# What kind of Sparring do you do?



## Datu Tim Hartman (Apr 1, 2004)

I would like to know which ways people spar and why? I may be in and out of this thread based on my travling in Denmark this next week.
 :asian:


----------



## bart (Apr 1, 2004)

Hey,

In the course of training I do controlled sparring (palakaw, palusot) and then more free form juego todo style. In competition I do the WEKAF style and some harder contact DB style when I get the chance. The only thing that I don't do is stop action point sparring or any full contact sparring with no headgear


----------



## Black Grass (Apr 1, 2004)

I primarly spar in the following ways:

- padded, hand/arm only

- padded below the neck

- padded  fencing mask/gloves no grappling

What defines the type of sparring I do is mostly the equipment available(does everyone have helmets...)  and the physical enviroment (is the ceiling low...). I believe sparring to be the best way to develop distance and timing. I believe that fighting skill can only be developed by sparrring or fighting.

Also it is my prefered way of building cardio conditioning, as I hate to run (confirmed by the fact that I when I get up I hope it is raining so I don't have to do my mornings run with the GF)

I spar in WEKAF armour occationally, but personally don't like. For me its too hot and uncomfortable.

I also have spar live stick helmet gloves only but its much harder to find willing partners.  

The next type of sparring i want to attempt is gloves, fencing mask, WEKAF armor and aluminium sword. I'm just waiting for my swords.


I personally do not consider drills like single cane sparing or sumbrada sparing.

Vince
Black Grass


----------



## bart (Apr 1, 2004)

Black Grass said:
			
		

> I personally do not consider drills like single cane sparing or sumbrada sparing.



I agree and think that sparring has to include randomness and contact to be an effective training tool. So set patterns would not qualify as sparring as they wouldn't achieve the goals of sparring. 

I've heard arguments though that there is "free sparring" entailing randomness and contact, either light or full.

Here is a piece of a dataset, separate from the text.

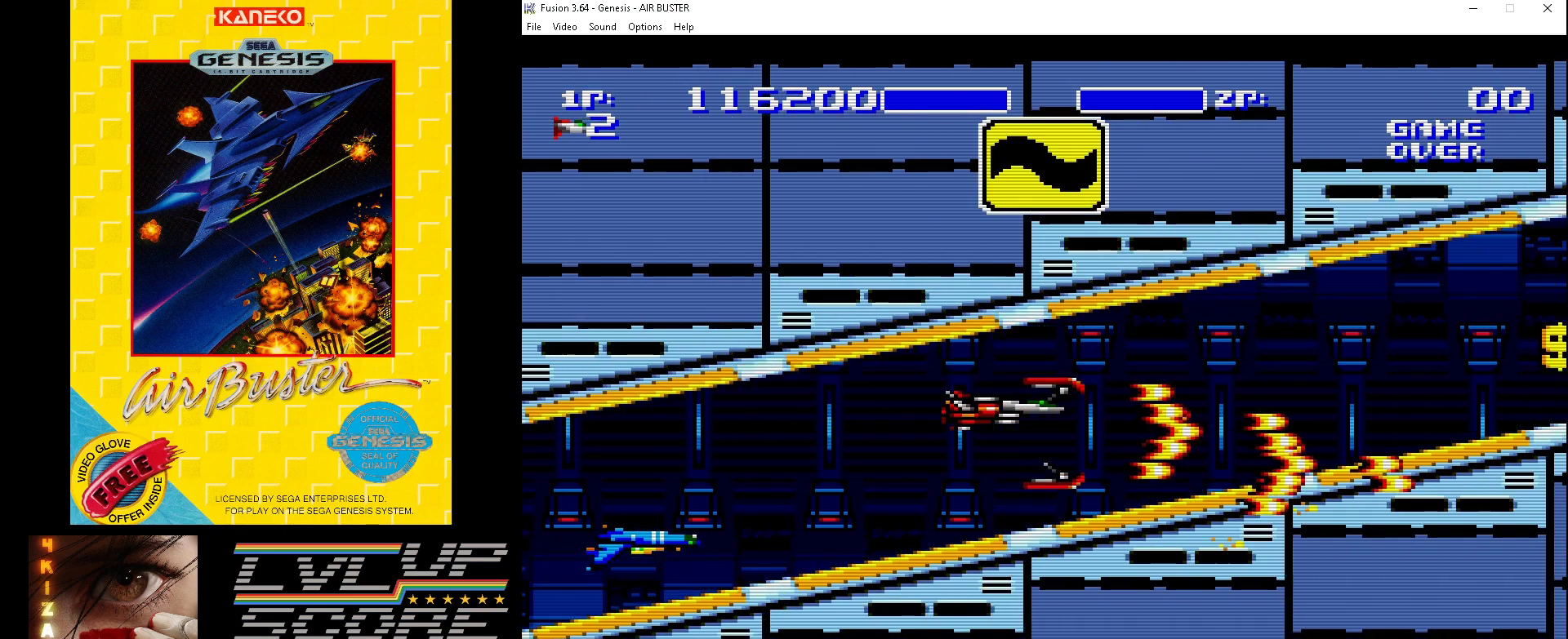
{"buttons": ["B"], "events": [[133, "DPAD_UP", "up"], [267, "DPAD_UP", "down"], [400, "DPAD_UP", "up"]]}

And then there is "set sparring" which follows a preset pattern and carries little or no contact. I don't know what the "single cane" drill is but I do know "sumbrada" and it falls within the "set sparring" category. 

I watched a demonstration once of Japanese swordsmanship and they touted sparring with "live blades" ie Samurai swords. I watched it and they were very quick and the techniques were pretty direct and efficient. But it was not random and of course there was no contact. Also I could tell they were following a preset pattern. This was verified when I asked one of the participants in the q&a session afterwards. Depending on the system and syle sparring appears to mean different things.


----------



## OULobo (Apr 1, 2004)

I do controlled light sparring with no gear, standard dead patterns and hubad. We also do do controlled full speed knife work with drones. There are a select few of us who meet separately and do full contact with head gear, gloves and padded sticks. In that group we also do gloved empty hand and grappling.


----------



## loki09789 (Apr 1, 2004)

"I personally do not consider drills like single cane sparing or sumbrada sparing."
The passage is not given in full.